• **TASK ITEM**:
Reproduce the text of every one of the records below word for word, and leave the pictures out of your answer.
Start of DATA SHOWN
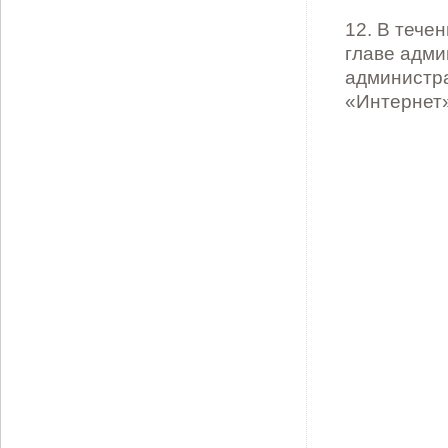
12. В тече
главе адми
администр
«Интернет»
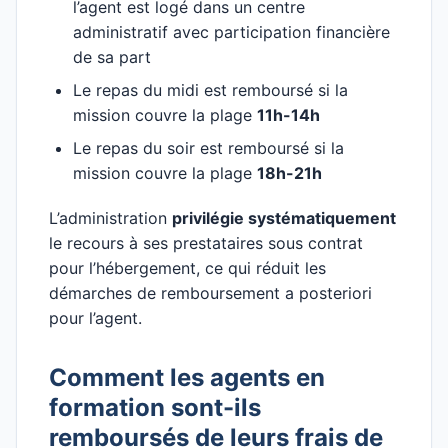
l’agent est logé dans un centre
administratif avec participation financière
de sa part
Le repas du midi est remboursé si la
mission couvre la plage
11h-14h
Le repas du soir est remboursé si la
mission couvre la plage
18h-21h
L’administration
privilégie systématiquement
le recours à ses prestataires sous contrat
pour l’hébergement, ce qui réduit les
démarches de remboursement a posteriori
pour l’agent.
Comment les agents en
formation sont-ils
remboursés de leurs frais de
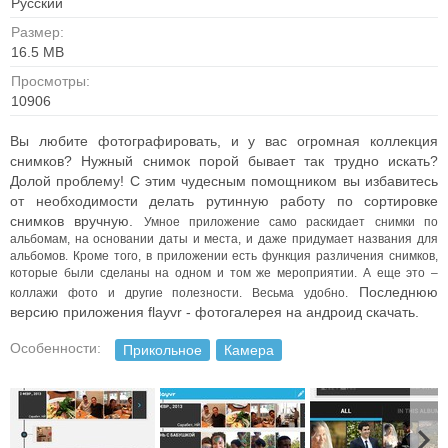
Русский
Размер:
16.5 MB
Просмотры:
10906
Вы любите фотографировать, и у вас огромная коллекция
снимков? Нужный снимок порой бывает так трудно искать?
Долой проблему! С этим чудесным помощником вы избавитесь
от необходимости делать рутинную работу по сортировке
снимков вручную.
Умное приложение само раскидает снимки по
альбомам, на основании даты и места, и даже придумает названия для
альбомов.
Кроме того, в приложении есть функция различения снимков,
которые были сделаны на одном и том же мероприятии.
А еще это –
Последнюю
коллажи фото и другие полезности. Весьма удобно.
версию приложения flayvr - фотогалерея на андроид скачать.
Особенности:
Прикольное
Камера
End of DATA SHOWN
• **ANSWER BOX**:
12. В тече
главе адми
администр
«Интернет»
l’agent est logé dans un centre
administratif avec participation financière
de sa part
Le repas du midi est remboursé si la
mission couvre la plage
11h-14h
Le repas du soir est remboursé si la
mission couvre la plage
18h-21h
L’administration
privilégie systématiquement
le recours à ses prestataires sous contrat
pour l’hébergement, ce qui réduit les
démarches de remboursement a posteriori
pour l’agent.
Comment les agents en
formation sont-ils
remboursés de leurs frais de
Русский
Размер:
16.5 MB
Просмотры:
10906
Вы любите фотографировать, и у вас огромная коллекция
снимков? Нужный снимок порой бывает так трудно искать?
Долой проблему! С этим чудесным помощником вы избавитесь
от необходимости делать рутинную работу по сортировке
снимков вручную.
Умное приложение само раскидает снимки по
альбомам, на основании даты и места, и даже придумает названия для
альбомов.
Кроме того, в приложении есть функция различения снимков,
которые были сделаны на одном и том же мероприятии.
А еще это –
Последнюю
коллажи фото и другие полезности. Весьма удобно.
версию приложения flayvr - фотогалерея на андроид скачать.
Особенности:
Прикольное
Камера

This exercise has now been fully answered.